#### Instruction:
Pull from the data below each line where the word "éférence" occurs, and copy it.

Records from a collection
####

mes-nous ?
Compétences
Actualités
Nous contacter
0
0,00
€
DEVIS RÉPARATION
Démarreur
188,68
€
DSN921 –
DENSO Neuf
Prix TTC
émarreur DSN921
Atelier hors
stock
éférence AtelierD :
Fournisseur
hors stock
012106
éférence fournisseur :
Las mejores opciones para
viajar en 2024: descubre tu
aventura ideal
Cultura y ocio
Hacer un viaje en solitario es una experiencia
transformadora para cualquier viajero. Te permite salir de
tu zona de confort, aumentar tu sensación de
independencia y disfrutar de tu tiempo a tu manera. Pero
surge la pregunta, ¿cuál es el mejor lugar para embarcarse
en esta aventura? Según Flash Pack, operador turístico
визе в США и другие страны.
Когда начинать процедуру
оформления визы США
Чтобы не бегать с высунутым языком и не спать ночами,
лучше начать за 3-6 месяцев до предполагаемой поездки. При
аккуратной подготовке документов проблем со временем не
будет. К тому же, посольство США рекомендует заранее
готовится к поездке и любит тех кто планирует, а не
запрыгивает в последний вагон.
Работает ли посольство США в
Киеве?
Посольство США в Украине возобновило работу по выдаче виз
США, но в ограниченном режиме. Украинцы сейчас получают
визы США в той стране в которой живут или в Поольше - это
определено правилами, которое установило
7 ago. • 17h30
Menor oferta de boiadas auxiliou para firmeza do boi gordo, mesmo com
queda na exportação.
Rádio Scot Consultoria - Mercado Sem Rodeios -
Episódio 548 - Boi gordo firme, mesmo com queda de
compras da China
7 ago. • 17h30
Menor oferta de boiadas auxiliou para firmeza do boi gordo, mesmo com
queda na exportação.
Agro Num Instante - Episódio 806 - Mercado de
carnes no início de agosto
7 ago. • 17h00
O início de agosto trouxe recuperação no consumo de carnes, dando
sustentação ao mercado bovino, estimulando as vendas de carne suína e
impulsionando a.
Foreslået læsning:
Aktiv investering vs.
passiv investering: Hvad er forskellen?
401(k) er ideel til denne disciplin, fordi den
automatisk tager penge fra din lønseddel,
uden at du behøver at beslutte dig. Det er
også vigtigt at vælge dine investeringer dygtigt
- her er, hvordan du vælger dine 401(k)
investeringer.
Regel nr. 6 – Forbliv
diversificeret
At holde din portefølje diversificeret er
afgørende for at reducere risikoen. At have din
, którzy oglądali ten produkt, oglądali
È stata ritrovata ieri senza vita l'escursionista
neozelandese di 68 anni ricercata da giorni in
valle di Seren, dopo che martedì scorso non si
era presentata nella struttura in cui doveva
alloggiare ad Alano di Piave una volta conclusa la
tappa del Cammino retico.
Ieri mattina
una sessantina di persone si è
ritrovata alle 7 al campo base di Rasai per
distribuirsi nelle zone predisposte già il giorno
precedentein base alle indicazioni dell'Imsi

####

#### Result of the task:
éférence AtelierD :
éférence fournisseur :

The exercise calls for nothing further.